Student debt made the domestic violence against me worse

December 14, 2016 Kristance Harlow
Two people shadows

[TW: DOMESTIC VIOLENCE]

Amount of debt: $85,000+ [with interest accruing]

Source of debt: College

Estimated time till debt free: Decades

Debt wasn’t something I could talk to my boyfriend about. In fact, there were many topics that were too dangerous to broach – that was just one of them. The red flags had been popping up all over the place. A healthy person doesn’t snap at someone for chewing too loudly or too fast. Getting your hand slapped for trying to show a funny YouTube clip isn’t normal. And being in debt shouldn’t result in bruises. But it did.

The first time my ex-boyfriend got violent, we were both graduate students living in Britain and had been together for less than a year. He violently shoved me and then acted like he didn’t mean it and that it couldn’t have hurt. Moments later he did it again. Nearly yanking my arm out of the socket, he threw me down the hallway.

I yelled at him that I would tell everyone, surely someone in the building had heard. He said it wasn’t a big deal and somehow convinced me that I had concocted the story in the midst of a panic attack. Being in this relationship was hard, and debt made it all the more difficult.

I had accrued over $85,000 in debt over the course of six years. Around $5,000 of that was credit card debt, and the rest was entirely education debt from undergraduate and graduate school. I had scholarships, but they barely scratched the surface of reducing the financial burden.

He was from Europe and didn’t have to pay a dime for his undergraduate degree. But I couldn’t talk about my debt because my boyfriend would berate me for going to college when I didn’t have the money to pay for it outright. He would yell and blame everything on me and my financial instability. That’s when I created filters to block emails from my student loans and credit cards, because my economic woes were too dangerous a topic to risk breaching.

One of the worst fights broke out when I purchased tomatoes from a slightly more expensive store than the one he told me to go to. He stood in the doorway of the living room, repeating the same phrase over and over: “I pay your life! Why didn’t you learn the first or second time?”

I attempted to respond, but he barked at me to stop ranting and pulled me towards the kitchen. I tried to plant my feet and stand outside the door. I was crying out to leave me alone, to let me go, to just stop. Half of what I said was to him, begging him to stop, the other half was to myself, trying to wake myself from the nightmare, trying to convince myself that it wasn’t really happening.

He grabbed my shoulders, to drag me closer. I struggled free. His hands left dark splotchy bruises up and down my arms. He shoved me violently against a closet door before disappearing into the kitchen. When he emerged, his demeanor was as if I was the one acting irrationally and he was there to calm me down.
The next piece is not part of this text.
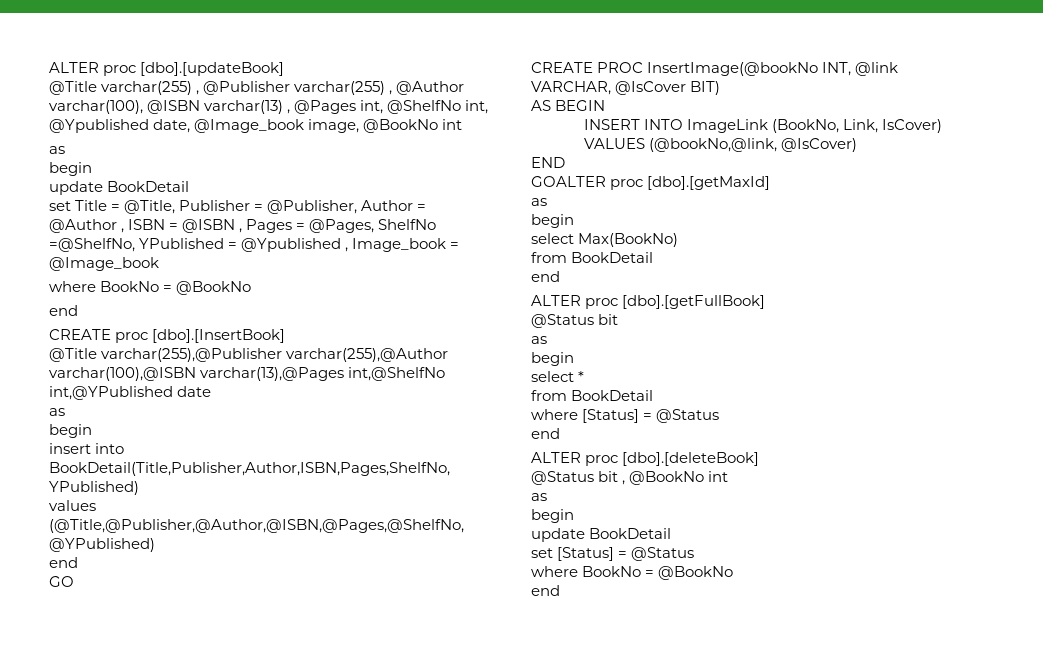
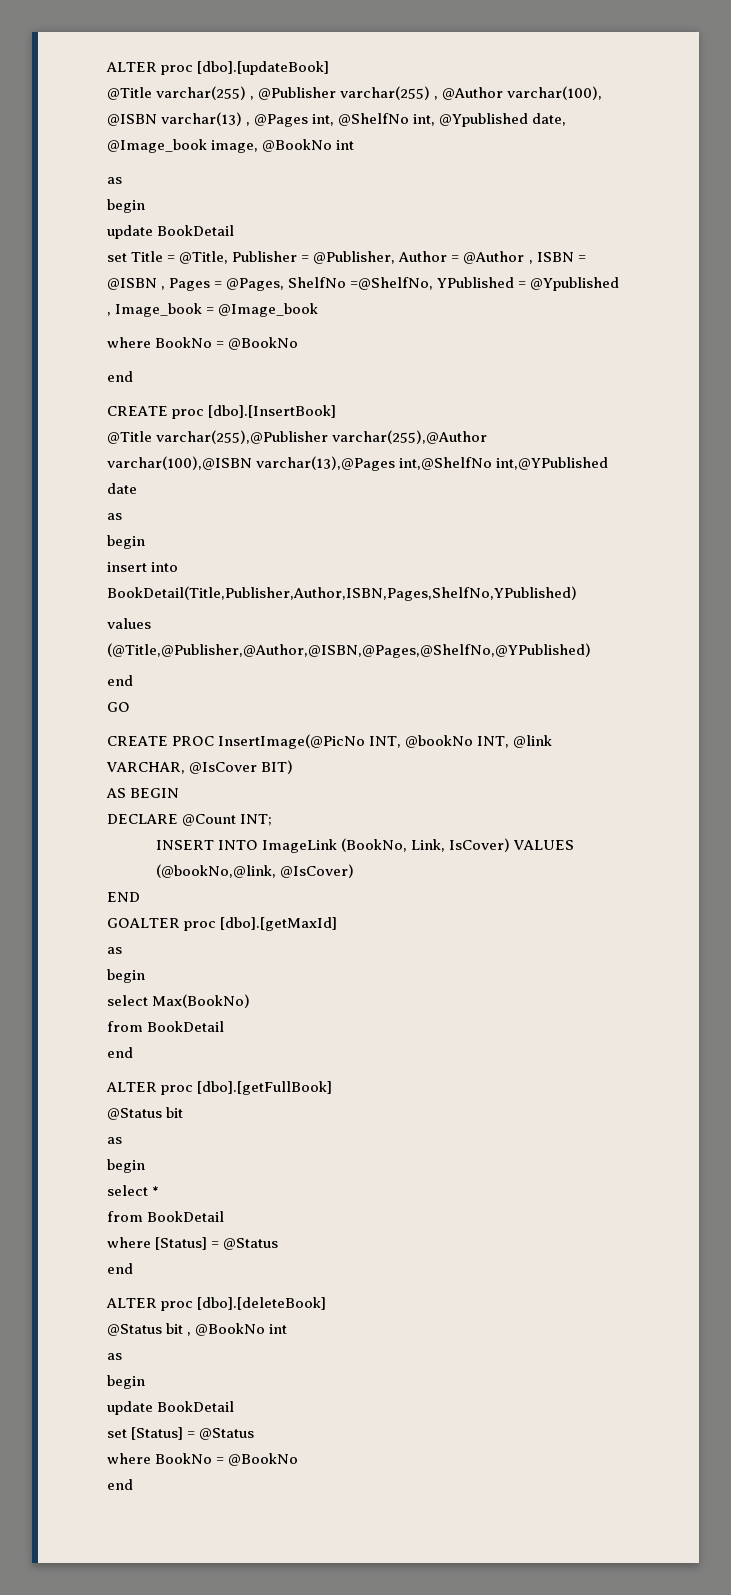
[647,62,819,76] InsertImage(@bookNo -> [218,734,474,749] InsertImage(@PicNo INT, @bookNo
(606, 105) none -> [107,814,273,826] // DECLARE @Count INT;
I landed a job at a prestigious university after working as a part-time childcare worker for several months. My new gig was also part-time, but the pay was better and the future brighter. After my first day, I was brimming with excitement and had a reinvigorated sense of determination. It was a blistering cold evening so I decided to spend an additional $8 to take the train home. I was on the tail end of a nasty cold and didn’t want to make it worse with a long bumpy bus ride. When I got home, I let it slip that I took the train.

He had given me $8 that morning to help me pay for my ride, and he gave me explicit instructions to not take the train home. He allowed me to take the train to work, because it was over an hour faster. The fury unleashed on me for misappropriating the money was horrific. “You bought expensive train tickets when you didn’t have to, then expected me to pay for your travel.” “How stupid was I to help you?” “You repay my kindness by being selfish and you are blind to it.” “Why do you have a degree? A lot of good that’s done you.” “You are always miserable!” “Oh, great, you’re on another rant.” “You’re just lazy and pathetic.”

Things were so bad that I downloaded an app to track my emotions. I encrypted journal entries and pictures of my bruises, locked behind a passcode. I stacked up evidence to fight my denial. The physical violence seemed to happen on a schedule, just enough bodily harm to keep me fearfully in check during the frequent emotional abuse.

It took two years, but a day came when I had nothing left in me. I laid out the data and I could no longer convince myself that I was to blame for the flood. He was drowning me. I was fighting against a rip tide and couldn’t keep my head above water. I called my mom and asked for help. Without hesitation she said: “We will not let you sink. You are loved and you are coming home.”

Today, my debt continues to follow me. Talking about money problems can trigger terrifying flashbacks, but they lessen as time goes on. The fear of my debt feels like chump change compared to the fear I used to live in.